5 Vacation Destinations And The Films That Made Them Famous

Most of us love movies. There’s something magical about being swept away for a couple of hours to a faraway destination by way of film. In many cases, the movies we watch influence our vacation wish lists. With that in mind, here are 5 destinations to visit and the films that made them famous.

Citizen Kane

Long Island

Many lists place Citizen Kane as the greatest film of all time. While a big portion of the movie was filmed at RKO Studios in Hollywood, as well as in Pasadena or San Diego, the “Xanadu Mansion” scenes from the movie were actually filmed at Oheka Castle in Huntington, New York.


Casablanca, Morocco

Casablanca might take the top spot among vacation destinations inspired by films. However, the majority of the film was shot in a studio in Hollywood or the deserts of Arizona. Still, you can find a “Rick’s Café Americain” in the actual Casablanca, and this, combined with a jaunt to Marrakesh, will make for one heck of a vacation!

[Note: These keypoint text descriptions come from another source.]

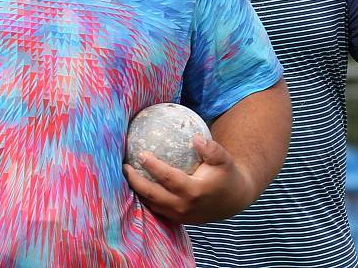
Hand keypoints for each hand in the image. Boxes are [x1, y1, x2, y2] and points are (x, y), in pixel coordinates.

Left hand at [122, 135, 253, 223]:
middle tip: (124, 166)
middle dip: (135, 181)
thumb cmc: (226, 174)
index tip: (140, 153)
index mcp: (193, 191)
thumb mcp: (224, 159)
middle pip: (152, 195)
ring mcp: (179, 216)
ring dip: (137, 191)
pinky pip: (157, 209)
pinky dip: (145, 198)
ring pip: (151, 204)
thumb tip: (195, 138)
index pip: (167, 178)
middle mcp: (184, 206)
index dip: (152, 166)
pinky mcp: (178, 219)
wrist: (233, 199)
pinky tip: (138, 185)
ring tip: (126, 175)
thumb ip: (211, 149)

Moonlight made Academy Awards history with its depiction of life in Miami that most tourists have no idea about. While a big portion of the film takes place in the Liberty City neighborhood, there were also some scenes shot on Miami Beach, not to mention Jimmy’s Eastside Diner, which is a real place where you can grab a bite.

Sunset Boulevard

Los Angeles

L.A. has plenty of spots to visit for die-hard movie films, but no trip would be complete without visiting Sunset Boulevard, which shares its name with the 1950 film starring Gloria Swanson. The original mansion used in the film has been demolished, but you can still find the giant gate that appeared at the end of the driveway in the movie.

A Streetcar Named Desire

New Orleans

New Orleans is another destination that’s ripe with movie history, with plenty of famous films being shot here. A Streetcar Named Desire, with Marlon Brando, is one of the most famous. A good portion of the film was done in a Studio, but there were still plenty of scenes that were filmed throughout New Orleans, like the Bienville Street train stop.